§ DOCUMENT EXCERPT:
3. Set up auth (if enabled)

If JWT_SECRET is set on the herald, generate a credential for the instrument team:

# Generate a secret — share this with the instrument team out-of-band
openssl rand -hex 32
# → e.g. a3f8c2d1...

# Compute the hash — put this in the YAML
echo -n "a3f8c2d1..." | sha256sum

Add the hash to the YAML:

auth:
  type: secret
  api_key_hash: "sha256:abc123..."

Share with the instrument team: - The plaintext secret (out-of-band — never in the YAML or git) - The auth endpoint: https://helixobs.example.org/auth/token - Their instrument_id

4. Set notification credentials

Add the Slack webhook and GitHub token to deploy/.env:

MY_INST_SLACK_WEBHOOK=https://hooks.slack.com/services/...
MY_INST_GITHUB_TOKEN=ghp_...

§ TASKS:
1: Repeat the setup guide excerpt word for word, between "Add the hash" and "MY_INST_SLACK_WEBHOOK=https://hooks.slack.com/services/...", inclusive.
2: Carry on writing the setup guide excerpt, starting after its last line.
The listing isn't needed for any of this work.

§ DATA:
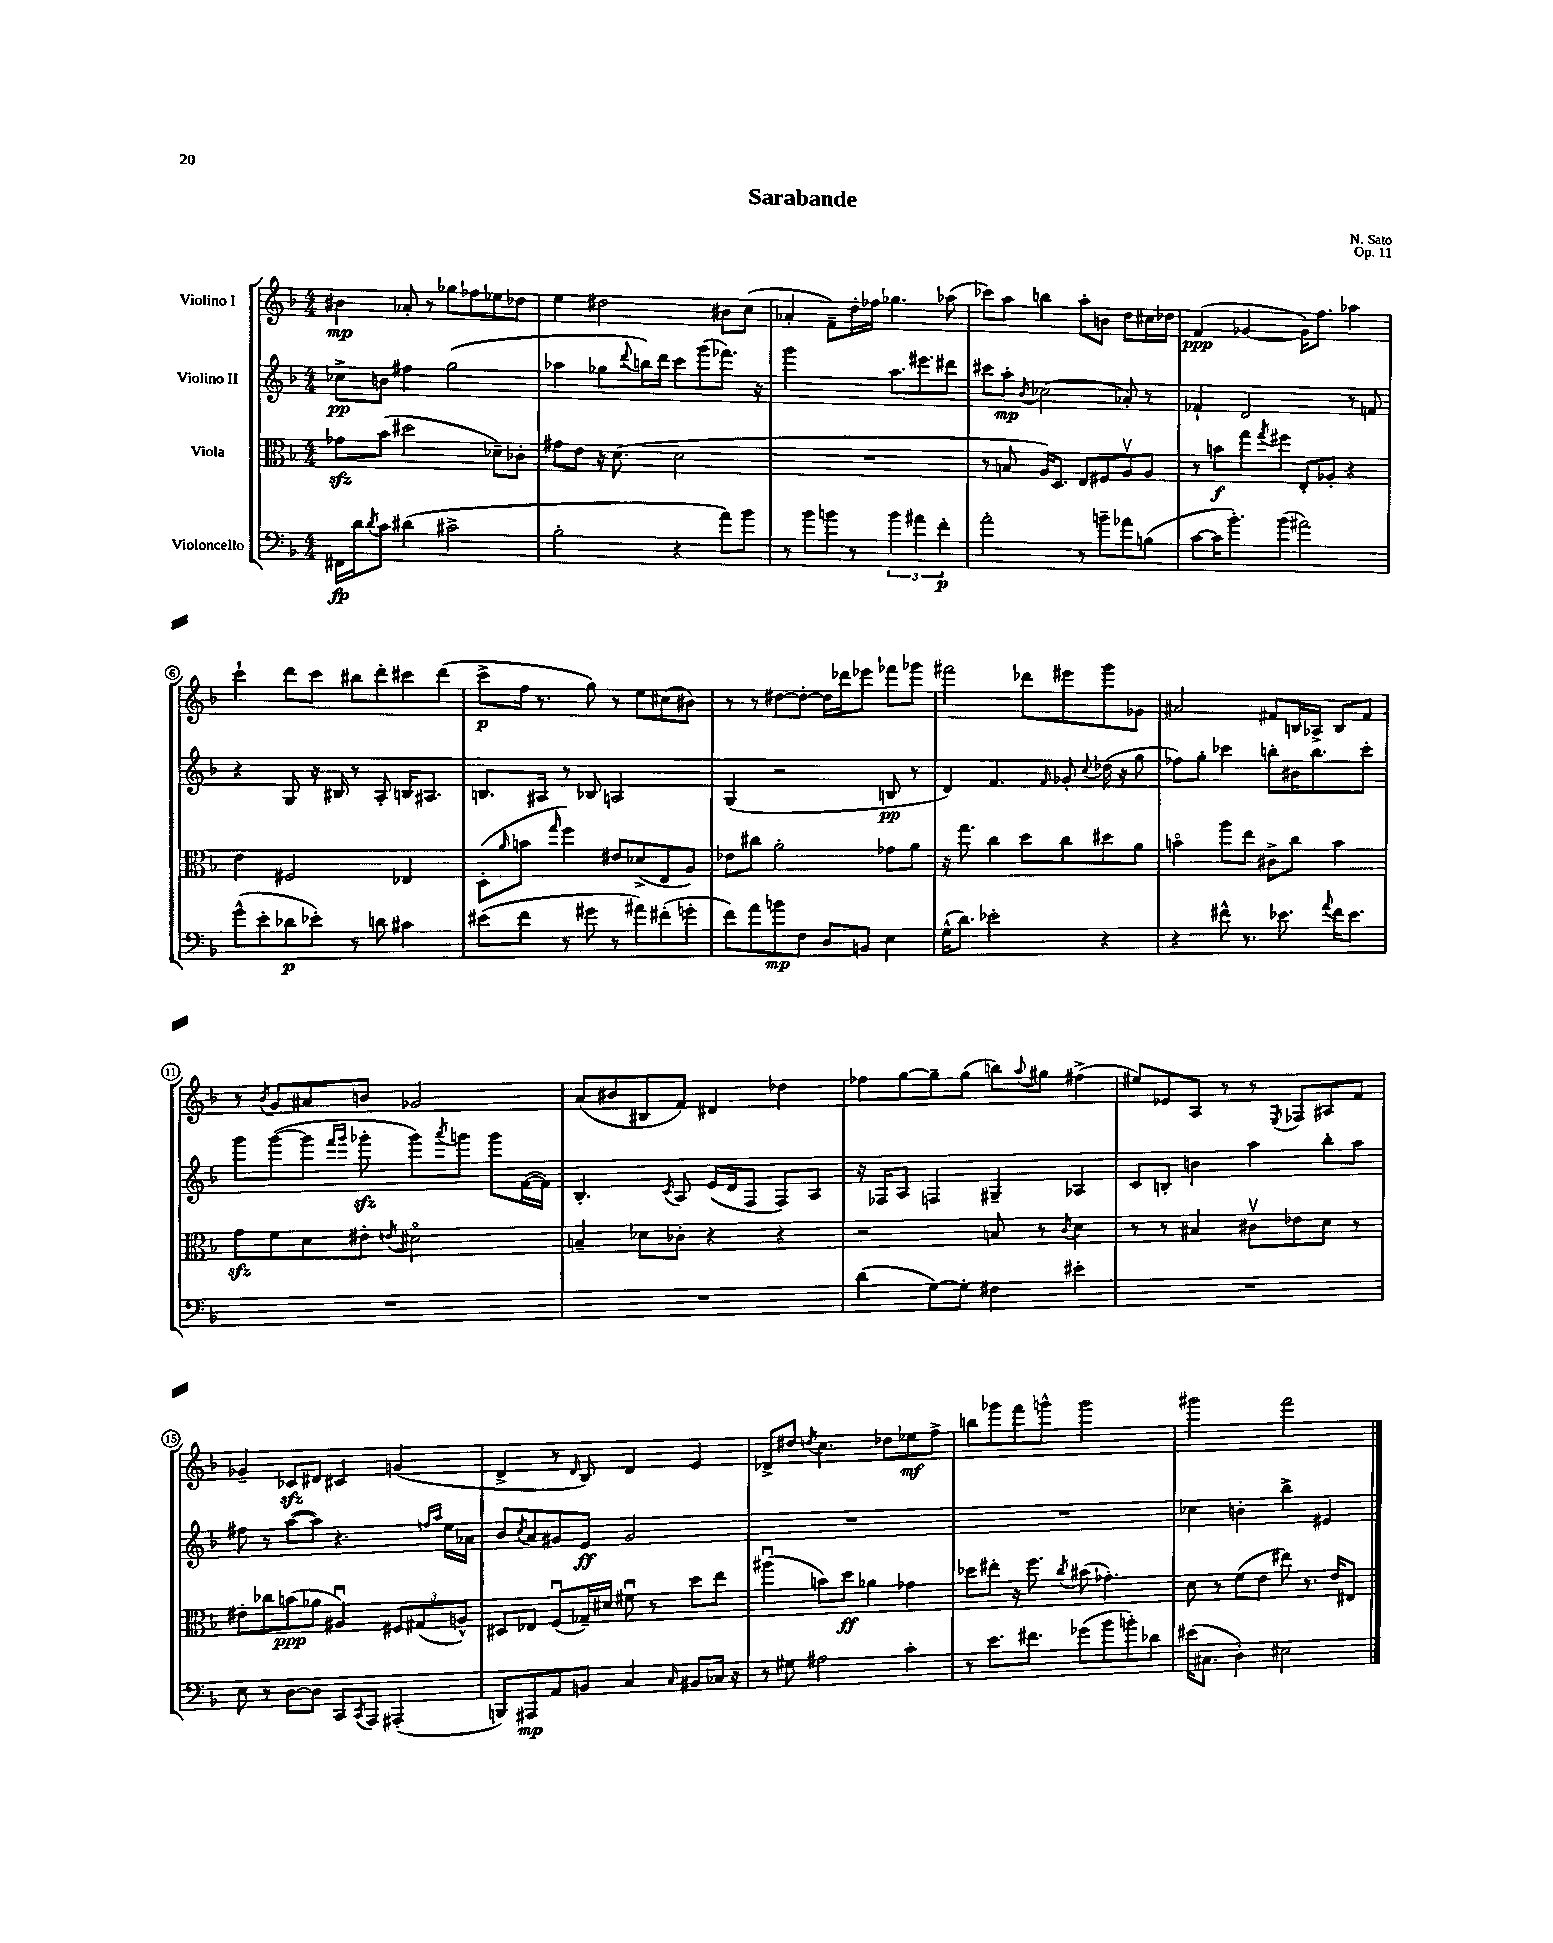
\header { title = "Sarabande" composer = "N. Sato" opus = "Op. 11" }
<<
\new StaffGroup <<
\new Staff = "s0" \with { instrumentName = "Violino I" } {
    \clef treble \key f \major \numericTimeSignature \time 4/4
    bis'4\mp aes'8-. r8 ges''8 fes''8 ees''8 des''8 |
    e''4 dis''2 bis'8 c''8( |
    aes'4-. f'8--) d''16-. fes''16 ges''4. aes''8( |
    ces'''8) a''8 b''4 a''8-. b'8 d''8 cis''16 des''16 |
    f'4\ppp( ges'4~ ges'16) f''8. aes''4 |
    c'''4-! d'''8 c'''8 bis''8 d'''8-. cis'''8 d'''8( |
    c'''8->\p f''16 r8. g''8) r8 e''8 cis''8( bis'8) |
    r8 r8 dis''8~ dis''8~-. dis''16 des'''16 ees'''8 fes'''8 ges'''8 |
    fis'''2 des'''8 eis'''8 g'''8 ges'8 |
    ais'2 fis'8 b16 aes16-> b8 fis'8 |
    r8 \acciaccatura { bes'8 } g'8 ais'8 b'8 ges'2 |
    a'8( bis'8 bis8 f'8) dis'4 des''4 |
    fes''8 g''8~ g''8-- g''8( b''8) \appoggiatura { a''8 } gis''8 fis''4->( |
    eis''8) ees'8 a8 r8 r8 \acciaccatura { e8 } fes8 ais8 f'8 |
    ges'4-- ces'8\sfz dis'8 cis'4 g'4( |
    d'4-> r8 \grace { d'16 } bes8) d'4 e'4 |
    des'8-> dis''8 \acciaccatura { d''8 } c''4. des''8 ees''8\mf f''8-> |
    b''8 ges'''8 f'''8 g'''8-^ g'''2 |
    gis'''2 f'''2 \bar "|." |
}
\new Staff = "s1" \with { instrumentName = "Violino II" } {
    \clef treble \key f \major \numericTimeSignature \time 4/4
    ces''8->\pp b'8 fis''4 g''2( |
    aes''4 ges''8 \appoggiatura { d'''8 } b''16) d'''16 c'''8 g'''8( fes'''8.) r16 |
    g'''2 a''8. eis'''8. dis'''8 |
    cis'''8 a''8-.\mp \acciaccatura { bes'8 } ces''2( aes'8-.) r8 |
    fes'4-! d'2 r8 f'8 |
    r4 g8 r16 bis16 r8 a8-. b16 ais8. |
    b8. ais16 r8 bes8 a2 |
    g4( r2 b8\pp r8 |
    d'4) f'4. \grace { f'16 } ges'8-. \appoggiatura { c''8 } des''16( r16 g''8 |
    fes''8) g''8-. ces'''4 b''8-. bis'16 b''8. ces'''8-. |
    g'''8 g'''8~( g'''8 \grace { f'''16 g'''16 } ges'''8-.\sfz ges'''8) \acciaccatura { a'''8 } g'''8 g'''8 f'16~( f'16) |
    bes4.-. \acciaccatura { c'8 } a8 e'16( d'16 f8 f8) a8 |
    r16 fes16 a8 f4 gis4-- aes4 |
    c'8 b8-. b'4 a''4 bes''8-. a''8 |
    fis''8 r8 a''8~( a''8) r4. \grace { f''16 a''16 } e''16 aes'16 |
    bes'8 \acciaccatura { c''8 } a'8 gis'8 e'8\ff gis'2 |
    R1 |
    R1 |
    ces''4 b'4-. bes''4-> eis'4 \bar "|." |
}
\new Staff = "s2" \with { instrumentName = "Viola" } {
    \clef alto \key f \major \numericTimeSignature \time 4/4
    ges'8\sfz bes'8( dis''2 des'8--) ces'8-. |
    gis'8 e'8 r16 d'8.( d'2 |
    R1 |
    r8 b8 a16) d8. e8 fis8 a8\upbow a8 |
    r8 b'8\f g''8 \acciaccatura { g''8 } fis''8 e8-. aes8-. r4 |
    e'4 fis2 ees4 |
    d8-.( \grace { a'16 } b'8 \grace { g''16 } f''4) eis'8 des'8->( e8 a8) |
    ees'8 cis''8 a'2-. ges'8 a'8 |
    r16 g''8. c''4 d''8 c''8 dis''8 a'8 |
    b'4\flageolet a''8 e''8 cis'8-> c''8 b'4 |
    g'8\sfz f'8 d'8 eis'8-. \acciaccatura { e'8 } dis'2\flageolet |
    b4-- des'8 ces'8-. r4 r4 |
    r2 b8 r8 \acciaccatura { c'8 } d'4 |
    r8 r8 bis4 cis'8\upbow ees'8 d'8 r8 |
    eis'8-. ces''8 b'8\ppp( aes'8 ais4\downbow) \tuplet 3/2 { fis8 gis8( a8-^) } |
    dis8 ees8 f8\downbow( ges16--) dis'16 fis'8\downbow r8 d''8 e''8 |
    ais''4\downbow( b'8) d''8\ff aes'4 ges'4 |
    des''8 eis''8-. r16 f''8. \acciaccatura { c''8 } bis'8( ges'4.-.) |
    d'8 r8 f'8( e'8 eis''8) r8. e'16 eis8 \bar "|." |
}
\new Staff = "s3" \with { instrumentName = "Violoncello" } {
    \clef bass \key f \major \numericTimeSignature \time 4/4
    fis,16\fp d'16 \acciaccatura { d'8 } c'8 dis'4( cis'2-> |
    bes2-. r4 a'8) bes'8 |
    r8 bes'8 b'8 r8 \tuplet 3/2 { b'4 ais'4 f'4-.\p } |
    a'2-. r8 b'8-- aes'8 b8( |
    c'8~ c'16 bes'8.-.) bes'8( ais'2) |
    g'8-^( e'8-. des'8\p ees'8-.) r8 d'8 cis'4 |
    eis'8( f'8 r8 gis'8 r8 ais'8) fis'8-.( g'8-. |
    f'8) a'8 b'8\mp f8 d8 b,8 e4 |
    g16-^( d'8.) ees'2-. r4 |
    r4 fis'8-^ r8. ees'8. \appoggiatura { a'8 } fis'16 ees'8. |
    R1 |
    R1 |
    d'4( g8~) g8-. fis4 eis'4-. |
    R1 |
    e8 r8 d8~ d8 c,8 \acciaccatura { c,8 } a,,8 ais,,4-.( |
    b,,8) ais,,8\mp a,8 b,8 c4 \grace { c16 } bis,8 ces16 r16 |
    r8 gis8 ais2 c'4-. |
    r8 e'8. fis'8. ges'8( bes'8 b'8-.) des'8 |
    eis'16( cis8. d4-.) eis2 \bar "|." |
}
>>
>>
\layout { \context { \Score \override BarNumber.stencil = #(make-stencil-circler 0.1 0.3 ly:text-interface::print) } }
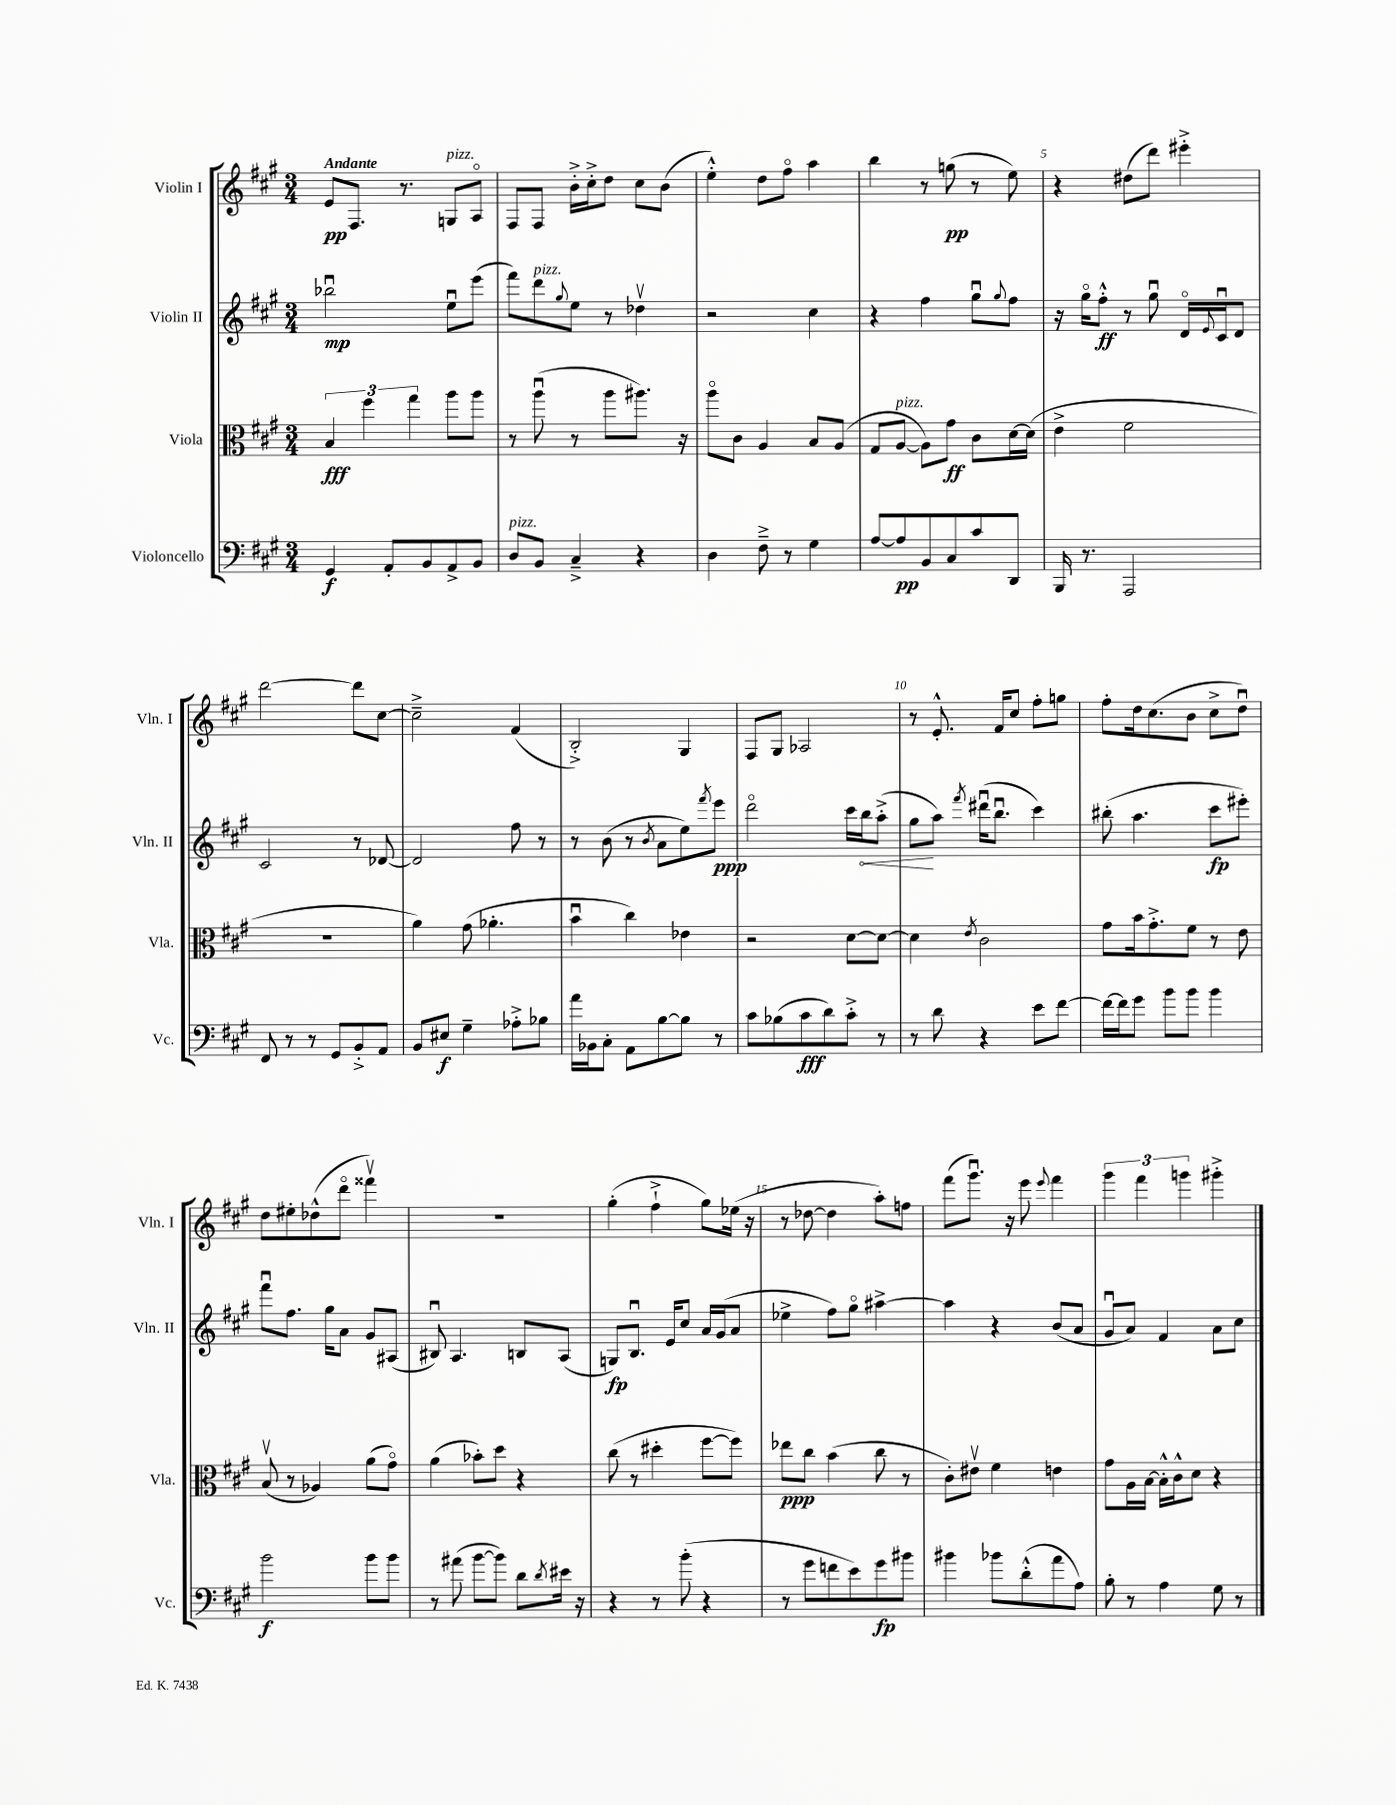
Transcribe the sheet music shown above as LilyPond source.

<<
\new StaffGroup <<
\new Staff = "s0" \with { instrumentName = "Violin I" shortInstrumentName = "Vln. I" } {
    \clef treble \key a \major \numericTimeSignature \time 3/4 \tempo "Andante"
    e'8\pp fis8. r8. g8^\markup { \italic "pizz." } a8\flageolet |
    fis8 fis8 b'16-.-> cis''16-.-> d''8 cis''8 b'8( |
    e''4-.-^) d''8 fis''8\flageolet a''4 |
    b''4 r8 g''8\pp( r8 e''8) |
    r4 dis''8( d'''8) eis'''4-.-> |
    d'''2~ d'''8 cis''8~ |
    cis''2---> fis'4( |
    b2-.->) gis4 |
    fis8 gis8 aes2 |
    r8 e'8.-.-^ fis'16 cis''8 fis''8-. g''8 |
    fis''8-. d''16 cis''8.( b'8 cis''8-> d''8\downbow) |
    d''8 eis''8-. des''8-^( d'''8\flageolet fisis'''4\upbow) |
    R2. |
    gis''4-.( fis''4-!-> gis''8) ees''16( r16 |
    r8 des''8~ des''4 a''8-.) f''8 |
    fis'''8( gis'''8.\downbow) r16 e'''8 \appoggiatura { e'''8 } fis'''4 |
    \tuplet 3/2 { gis'''4 fis'''4 g'''4 } gis'''4-.-> \bar "|." |
}
\new Staff = "s1" \with { instrumentName = "Violin II" shortInstrumentName = "Vln. II" } {
    \clef treble \key a \major \numericTimeSignature \time 3/4
    bes''2\downbow\mp e''8\downbow e'''8( |
    fis'''8) d'''8^\markup { \italic "pizz." } \appoggiatura { gis''8 } e''8 r8 des''4\upbow |
    r2 cis''4 |
    r4 fis''4 gis''8\downbow \appoggiatura { gis''8 } fis''8 |
    r16 gis''16\flageolet fis''8-.-^\ff r8 gis''8\downbow d'16\flageolet \appoggiatura { e'8 } cis'16\downbow d'8 |
    cis'2 r8 des'8~ |
    des'2 fis''8 r8 |
    r8 b'8( r8 \acciaccatura { b'8 } a'8 e''8) \acciaccatura { fis'''8 } e'''8\ppp |
    d'''2\flageolet cis'''16 \once \override Hairpin.circled-tip = ##t b''16\< a''8-.->( |
    gis''8\! a''8) \acciaccatura { fis'''8 } dis'''16\downbow( b''8.\downbow cis'''4) |
    bis''8-.( a''4. cis'''8\fp eis'''8-.) |
    fis'''8\downbow fis''8. gis''16 a'8 gis'8 ais8( |
    bis8\downbow) a4. b8 a8( |
    g8\fp) b8.\downbow e'16 cis''8 a'16 gis'16( a'8 |
    ees''4-> fis''8) gis''8\flageolet ais''4~-> |
    ais''4 r4 b'8( a'8 |
    gis'8\downbow a'8) fis'4 a'8 cis''8 \bar "|." |
}
\new Staff = "s2" \with { instrumentName = "Viola" shortInstrumentName = "Vla." } {
    \clef alto \key a \major \numericTimeSignature \time 3/4
    \tuplet 3/2 { b4\fff fis''4 gis''4 } a''8 a''8 |
    r8 a''8\downbow( r8 a''8 ais''8.) r16 |
    a''8\flageolet cis'8 a4 b8 a8( |
    gis8 a8~^\markup { \italic "pizz." } a8) gis'8\ff cis'8 d'16~ d'16( |
    e'4-> fis'2 |
    R2. |
    a'4) gis'8( aes'4.-. |
    b'4\downbow cis''4) ees'4 |
    r2 d'8~ d'8~ |
    d'4 \acciaccatura { e'8 } cis'2 |
    gis'8 b'16 gis'8.-.-> fis'8 r8 e'8 |
    b8\upbow( r8 aes4) a'8( gis'8\flageolet) |
    a'4( bes'8-.) d''8 r4 |
    cis''8( r8 dis''4-. fis''8~ fis''8) |
    ees''8\ppp cis''8 b'4( cis''8 r8 |
    cis'8-.) eis'8\upbow fis'4 e'4 |
    gis'8 a16 b16~ b16-.-^ cis'16-^ d'8 r4 \bar "|." |
}
\new Staff = "s3" \with { instrumentName = "Violoncello" shortInstrumentName = "Vc." } {
    \clef bass \key a \major \numericTimeSignature \time 3/4
    gis,4\f a,8-. b,8 a,8-> b,8 |
    d8^\markup { \italic "pizz." } b,8 cis4---> r4 |
    d4 fis8---> r8 gis4 |
    a8~ a8\pp b,8 cis8 cis'8 d,8 |
    b,,16 r8. a,,2 |
    fis,8 r8 r8 gis,8 b,8-.-> a,8 |
    b,8 eis8\f gis4-- aes8-.-> bes8 |
    a'16 bes,16 cis8-. a,8 b8~ b8 r8 |
    cis'8 bes8( cis'8\fff d'8) cis'8-.-> r8 |
    r8 d'8 r4 e'8 fis'8~ |
    fis'16~ fis'16 gis'8 b'8 b'8 b'4 |
    b'2\f b'8 b'8 |
    r8 ais'8( b'8~ b'8) d'8 \acciaccatura { d'8 } eis'16 r16 |
    r4 r8 b'8-.( r4 |
    r8 gis'8 f'8 e'8) gis'8\fp bis'8 |
    bis'4 bes'8 d'8-.-^( a'8 a8) |
    b8-. r8 a4 gis8 r8 \bar "|." |
}
>>
>>
\layout { \context { \Score \override BarNumber.break-visibility = ##(#f #t #t) barNumberVisibility = #(every-nth-bar-number-visible 5) } }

§ RESULTS OF THE EXERCISE:
1:
Add the hash to the YAML:

auth:
  type: secret
  api_key_hash: "sha256:abc123..."

Share with the instrument team: - The plaintext secret (out-of-band — never in the YAML or git) - The auth endpoint: https://helixobs.example.org/auth/token - Their instrument_id

4. Set notification credentials

Add the Slack webhook and GitHub token to deploy/.env:

MY_INST_SLACK_WEBHOOK=https://hooks.slack.com/services/...

2:
The herald hot-reloads config files every 60 seconds — no restart needed after adding the YAML. Credential env vars require a herald restart to take effect (they are read at load time):

docker compose up -d herald

5. Configure log collection

Decide which log delivery path the instrument will use and communicate it to the instrument team:

Path What the instrument does What you need
Sidecar (Alloy) otlp=False (default) Alloy running with the required pipeline alongside their containers
OTLP otlp=True OTel Collector reachable at :4319 from the instrument host

6. Share connection details with the instrument team

Give them:

  • Herald gRPC address: helixobs.example.org:4317
  • Their instrument_id
  • Auth credential (if auth enabled): plaintext secret + auth endpoint
  • Log delivery path decision: sidecar or OTLP, and the relevant endpoint
  • Grafana URL: https://helixobs.example.org:3001

Onboarding checklist

  • [ ] Instrument YAML created in deploy/instruments/
  • [ ] Notification env vars set in deploy/.env
  • [ ] Auth credential generated and shared (if auth enabled)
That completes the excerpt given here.